### Fragen zum Text
A. Was hilft laut dem Textauszug im Dickicht unzähliger Meinungen im Internet oft als Einziges?
B. Führe den Textauszug über Ockhams Rasiermesser im Anschluss an seine letzte Zeile fort.

### Textauszug
Was ist in unserer Welt wahr, was ist falsch? Im Dickicht unzähliger Meinungen im Internet hilft oft nur eines, Ockhams Rasiermesser.

Warum ist es zur neueren Weltwirtschaftskrise gekommen? 1000 Experten, 1000 Meinungen. Welche ist die richtige? Was soll man glauben, wenn sich selbst die Experten uneins sind? Eine gute Antwort auf diese uralte Frage stammt von dem Philosophen und Mathematiker René Descartes (1596–1650): »Als ich überlegte, wie viel verschiedene Ansichten über die gleiche Sache es geben kann, deren jede einzelne ihren Verteidiger unter den Gelehrten findet, und wie doch nur eine einzige davon wahr sein kann, da stand für mich fest: Alles, was lediglich wahrscheinlich ist, ist wahrscheinlich falsch.«

WURDE DIE WELT AM 23. OKTOBER 4004 V. CHR. GESCHAFFEN?

### Bereitgestelltes Material
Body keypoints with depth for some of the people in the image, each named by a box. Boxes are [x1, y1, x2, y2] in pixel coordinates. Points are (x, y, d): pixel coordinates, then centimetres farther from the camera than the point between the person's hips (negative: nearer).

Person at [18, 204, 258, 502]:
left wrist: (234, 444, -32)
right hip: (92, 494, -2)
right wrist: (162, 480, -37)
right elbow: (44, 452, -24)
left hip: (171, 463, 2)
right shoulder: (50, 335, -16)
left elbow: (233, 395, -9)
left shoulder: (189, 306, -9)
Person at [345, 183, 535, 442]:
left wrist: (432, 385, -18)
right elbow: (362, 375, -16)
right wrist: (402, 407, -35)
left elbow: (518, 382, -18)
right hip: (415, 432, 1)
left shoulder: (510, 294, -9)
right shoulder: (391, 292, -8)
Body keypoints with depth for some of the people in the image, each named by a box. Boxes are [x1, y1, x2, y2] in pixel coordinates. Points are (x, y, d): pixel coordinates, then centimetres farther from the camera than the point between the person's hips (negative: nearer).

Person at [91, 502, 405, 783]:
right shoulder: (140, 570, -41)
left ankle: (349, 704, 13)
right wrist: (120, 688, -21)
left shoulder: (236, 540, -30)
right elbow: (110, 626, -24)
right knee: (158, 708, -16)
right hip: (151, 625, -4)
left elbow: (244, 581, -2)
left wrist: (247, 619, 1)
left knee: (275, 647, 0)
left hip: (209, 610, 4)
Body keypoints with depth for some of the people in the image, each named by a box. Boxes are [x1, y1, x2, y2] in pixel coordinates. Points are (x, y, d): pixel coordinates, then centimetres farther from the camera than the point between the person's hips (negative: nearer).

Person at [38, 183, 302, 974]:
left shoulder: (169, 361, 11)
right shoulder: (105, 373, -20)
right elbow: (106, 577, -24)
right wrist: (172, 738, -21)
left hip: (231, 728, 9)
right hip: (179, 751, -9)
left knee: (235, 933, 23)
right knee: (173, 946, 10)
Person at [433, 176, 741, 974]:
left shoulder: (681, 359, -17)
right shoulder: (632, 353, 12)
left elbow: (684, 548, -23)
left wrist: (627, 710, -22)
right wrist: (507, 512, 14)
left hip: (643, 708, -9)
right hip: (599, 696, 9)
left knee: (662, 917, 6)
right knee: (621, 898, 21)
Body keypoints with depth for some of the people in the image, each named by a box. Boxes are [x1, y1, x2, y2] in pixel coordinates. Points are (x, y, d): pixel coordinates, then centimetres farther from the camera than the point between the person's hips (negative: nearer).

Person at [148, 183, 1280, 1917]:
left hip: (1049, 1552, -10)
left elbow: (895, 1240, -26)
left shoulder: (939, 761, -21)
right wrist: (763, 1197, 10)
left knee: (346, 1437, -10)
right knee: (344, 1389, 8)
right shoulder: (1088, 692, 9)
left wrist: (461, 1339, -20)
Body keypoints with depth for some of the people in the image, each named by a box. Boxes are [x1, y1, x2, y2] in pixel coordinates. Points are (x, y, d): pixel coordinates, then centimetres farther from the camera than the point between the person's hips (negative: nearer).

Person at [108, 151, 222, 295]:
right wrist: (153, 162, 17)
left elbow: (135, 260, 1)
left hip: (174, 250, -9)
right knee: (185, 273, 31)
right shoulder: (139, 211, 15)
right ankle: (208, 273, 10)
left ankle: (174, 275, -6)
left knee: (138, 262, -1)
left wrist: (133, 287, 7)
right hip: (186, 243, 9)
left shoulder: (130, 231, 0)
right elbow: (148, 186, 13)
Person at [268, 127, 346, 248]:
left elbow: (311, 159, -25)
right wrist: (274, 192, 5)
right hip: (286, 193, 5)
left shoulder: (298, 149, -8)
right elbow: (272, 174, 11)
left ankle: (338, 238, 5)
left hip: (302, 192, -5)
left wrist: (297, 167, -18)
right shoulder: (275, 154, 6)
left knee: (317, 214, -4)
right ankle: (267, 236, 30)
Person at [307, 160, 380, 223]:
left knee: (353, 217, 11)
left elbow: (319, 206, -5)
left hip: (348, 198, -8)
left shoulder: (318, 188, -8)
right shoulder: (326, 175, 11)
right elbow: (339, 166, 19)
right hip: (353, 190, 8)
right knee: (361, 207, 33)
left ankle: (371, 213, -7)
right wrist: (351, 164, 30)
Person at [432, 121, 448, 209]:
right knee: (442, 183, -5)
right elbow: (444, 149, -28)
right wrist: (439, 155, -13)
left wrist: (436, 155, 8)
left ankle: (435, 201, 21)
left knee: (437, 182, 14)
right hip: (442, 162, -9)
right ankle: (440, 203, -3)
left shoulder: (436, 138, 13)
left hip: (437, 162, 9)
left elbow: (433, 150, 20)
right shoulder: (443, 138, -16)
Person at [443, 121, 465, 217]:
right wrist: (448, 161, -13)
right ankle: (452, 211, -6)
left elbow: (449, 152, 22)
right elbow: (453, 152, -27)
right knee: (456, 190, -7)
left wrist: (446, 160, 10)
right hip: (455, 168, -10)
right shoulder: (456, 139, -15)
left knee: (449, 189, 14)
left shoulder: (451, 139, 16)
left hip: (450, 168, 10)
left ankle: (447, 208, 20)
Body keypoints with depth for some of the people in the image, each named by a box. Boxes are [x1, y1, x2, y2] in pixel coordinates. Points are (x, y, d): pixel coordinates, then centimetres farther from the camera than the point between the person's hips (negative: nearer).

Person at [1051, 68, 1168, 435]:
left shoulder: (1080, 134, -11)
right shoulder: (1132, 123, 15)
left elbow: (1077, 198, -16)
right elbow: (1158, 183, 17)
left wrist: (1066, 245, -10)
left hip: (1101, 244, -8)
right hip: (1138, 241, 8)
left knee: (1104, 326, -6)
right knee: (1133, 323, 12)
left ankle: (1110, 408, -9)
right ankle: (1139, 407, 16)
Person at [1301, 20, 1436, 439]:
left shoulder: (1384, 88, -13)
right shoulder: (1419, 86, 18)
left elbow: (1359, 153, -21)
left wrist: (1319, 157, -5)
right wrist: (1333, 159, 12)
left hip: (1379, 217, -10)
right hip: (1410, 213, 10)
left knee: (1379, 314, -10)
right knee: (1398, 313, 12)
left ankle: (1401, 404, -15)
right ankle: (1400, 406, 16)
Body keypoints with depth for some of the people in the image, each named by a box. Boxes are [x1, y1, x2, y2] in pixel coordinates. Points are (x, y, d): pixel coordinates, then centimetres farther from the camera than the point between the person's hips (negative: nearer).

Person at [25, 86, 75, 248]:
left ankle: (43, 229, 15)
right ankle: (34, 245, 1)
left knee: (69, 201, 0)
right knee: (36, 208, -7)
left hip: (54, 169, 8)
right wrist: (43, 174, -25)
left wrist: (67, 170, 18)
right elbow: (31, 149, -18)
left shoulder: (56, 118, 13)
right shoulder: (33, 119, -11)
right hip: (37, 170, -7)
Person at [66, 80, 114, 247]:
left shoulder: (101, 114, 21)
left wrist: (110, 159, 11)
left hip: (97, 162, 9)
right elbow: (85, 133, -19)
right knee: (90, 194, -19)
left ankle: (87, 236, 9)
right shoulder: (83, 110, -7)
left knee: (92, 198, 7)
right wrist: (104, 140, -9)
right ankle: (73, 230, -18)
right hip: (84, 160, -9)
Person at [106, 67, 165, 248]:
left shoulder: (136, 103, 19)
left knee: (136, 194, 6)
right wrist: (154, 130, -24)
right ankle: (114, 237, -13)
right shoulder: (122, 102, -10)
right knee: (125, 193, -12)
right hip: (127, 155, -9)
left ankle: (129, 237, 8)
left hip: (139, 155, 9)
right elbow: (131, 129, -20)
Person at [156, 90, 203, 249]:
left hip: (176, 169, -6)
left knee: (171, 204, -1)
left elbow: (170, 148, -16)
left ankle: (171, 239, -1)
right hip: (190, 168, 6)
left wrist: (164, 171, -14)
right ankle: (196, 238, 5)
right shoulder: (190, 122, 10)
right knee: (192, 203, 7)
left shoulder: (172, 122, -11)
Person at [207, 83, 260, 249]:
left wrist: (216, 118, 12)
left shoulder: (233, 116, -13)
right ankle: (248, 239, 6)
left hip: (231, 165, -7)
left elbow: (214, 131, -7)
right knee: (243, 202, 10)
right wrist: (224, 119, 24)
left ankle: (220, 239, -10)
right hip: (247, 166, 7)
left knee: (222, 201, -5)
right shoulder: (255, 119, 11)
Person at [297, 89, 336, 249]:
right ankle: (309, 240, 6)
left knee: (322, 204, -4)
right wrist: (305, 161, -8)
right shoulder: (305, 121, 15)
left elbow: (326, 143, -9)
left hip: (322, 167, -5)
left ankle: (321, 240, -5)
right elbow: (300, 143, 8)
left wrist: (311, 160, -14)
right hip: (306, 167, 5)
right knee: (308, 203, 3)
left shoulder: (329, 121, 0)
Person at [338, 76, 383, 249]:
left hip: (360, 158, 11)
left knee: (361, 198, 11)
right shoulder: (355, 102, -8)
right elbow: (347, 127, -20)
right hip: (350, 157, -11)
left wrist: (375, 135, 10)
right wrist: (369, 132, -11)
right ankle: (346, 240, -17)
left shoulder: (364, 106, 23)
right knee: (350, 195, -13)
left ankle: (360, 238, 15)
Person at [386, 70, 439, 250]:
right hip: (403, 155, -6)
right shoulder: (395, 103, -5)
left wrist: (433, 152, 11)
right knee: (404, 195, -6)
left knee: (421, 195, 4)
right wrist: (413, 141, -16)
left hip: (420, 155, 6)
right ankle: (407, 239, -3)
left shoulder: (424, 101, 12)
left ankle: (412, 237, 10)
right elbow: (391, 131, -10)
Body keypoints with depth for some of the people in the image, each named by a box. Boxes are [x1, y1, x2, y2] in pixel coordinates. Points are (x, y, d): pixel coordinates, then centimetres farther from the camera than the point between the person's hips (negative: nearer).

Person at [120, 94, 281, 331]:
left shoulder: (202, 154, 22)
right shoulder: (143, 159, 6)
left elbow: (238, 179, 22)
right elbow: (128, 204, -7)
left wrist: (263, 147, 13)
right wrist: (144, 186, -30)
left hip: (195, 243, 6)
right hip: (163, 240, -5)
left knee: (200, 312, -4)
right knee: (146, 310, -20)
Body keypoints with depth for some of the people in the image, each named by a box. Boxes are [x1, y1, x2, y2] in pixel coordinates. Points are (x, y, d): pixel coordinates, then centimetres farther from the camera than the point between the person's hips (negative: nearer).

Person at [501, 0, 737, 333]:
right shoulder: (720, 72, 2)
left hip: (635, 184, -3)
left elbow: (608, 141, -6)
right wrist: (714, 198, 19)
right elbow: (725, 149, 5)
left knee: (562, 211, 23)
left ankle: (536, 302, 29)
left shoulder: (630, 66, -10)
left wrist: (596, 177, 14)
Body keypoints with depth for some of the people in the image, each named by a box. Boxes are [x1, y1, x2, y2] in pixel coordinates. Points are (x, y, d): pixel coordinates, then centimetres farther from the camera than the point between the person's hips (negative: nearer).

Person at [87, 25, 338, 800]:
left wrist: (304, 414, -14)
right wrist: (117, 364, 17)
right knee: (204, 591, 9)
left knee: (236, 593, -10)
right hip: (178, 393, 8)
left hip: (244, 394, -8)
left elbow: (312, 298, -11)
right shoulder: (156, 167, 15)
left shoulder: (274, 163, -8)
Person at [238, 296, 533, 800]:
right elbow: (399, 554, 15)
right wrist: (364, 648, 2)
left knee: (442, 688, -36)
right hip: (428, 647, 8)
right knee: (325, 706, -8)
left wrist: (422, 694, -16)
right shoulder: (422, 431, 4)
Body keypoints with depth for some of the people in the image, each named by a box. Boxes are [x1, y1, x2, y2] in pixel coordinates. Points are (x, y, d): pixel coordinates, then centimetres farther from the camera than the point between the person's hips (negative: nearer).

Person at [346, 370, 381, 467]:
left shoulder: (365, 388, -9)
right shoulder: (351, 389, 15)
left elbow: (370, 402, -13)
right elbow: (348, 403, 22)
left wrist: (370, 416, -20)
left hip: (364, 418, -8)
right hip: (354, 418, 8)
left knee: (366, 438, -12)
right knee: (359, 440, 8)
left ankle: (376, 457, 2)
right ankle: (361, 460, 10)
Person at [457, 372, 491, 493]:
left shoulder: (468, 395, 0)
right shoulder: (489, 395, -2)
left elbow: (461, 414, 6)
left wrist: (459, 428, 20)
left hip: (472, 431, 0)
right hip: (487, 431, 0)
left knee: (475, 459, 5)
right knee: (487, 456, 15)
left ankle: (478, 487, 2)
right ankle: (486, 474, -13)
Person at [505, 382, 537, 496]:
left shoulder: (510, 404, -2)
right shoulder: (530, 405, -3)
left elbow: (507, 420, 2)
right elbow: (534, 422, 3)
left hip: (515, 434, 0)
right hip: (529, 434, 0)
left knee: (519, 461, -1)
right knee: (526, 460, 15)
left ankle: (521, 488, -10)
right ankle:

### Lösungen
A. Ockhams Rasiermesser.

B.
Ein guter Anfang, aber meist ist die Situation so, dass die Verfechter einer Theorie die ihre nicht nur als wahrscheinlich, sondern als absolut glaubwürdig darstellen, sogar mit Beweisen. Was dann? Hier ein Beispiel. Die Bibel behauptet, die Welt sei in sieben Tagen erschaffen worden. Findige Gläubige haben versucht, das genaue Datum des ersten Tages der Erschaffung der Welt auszurechnen, indem sie all die Jahre, die zwischen der Erschaffung der Welt und Christi Geburt, wie sie angeblich aus den Geschichten im Alten Testament folgen, zusammenzählten. Einer, der es nach eigener Aussage ganz genau machte, war der Erzbischof von Armagh in Irland, James Ussher, im Jahr 1658. Er behauptete: »Der Beginn der Zeit fiel auf den Beginn der Nacht, die dem 23. Tag des Oktobers im Jahr 4004 v. Chr. vorausging.« Damit würde sich das Jahr der Erschaffung der Welt im Jahr 2018 zum 6021. Mal jähren (für alle, die meinen, es wäre das 6022. Mal: Es gibt kein Jahr 0 unserer Zeitrechnung! Auf das Jahr 1 v. Chr. folgte das Jahr 1 n. Chr.).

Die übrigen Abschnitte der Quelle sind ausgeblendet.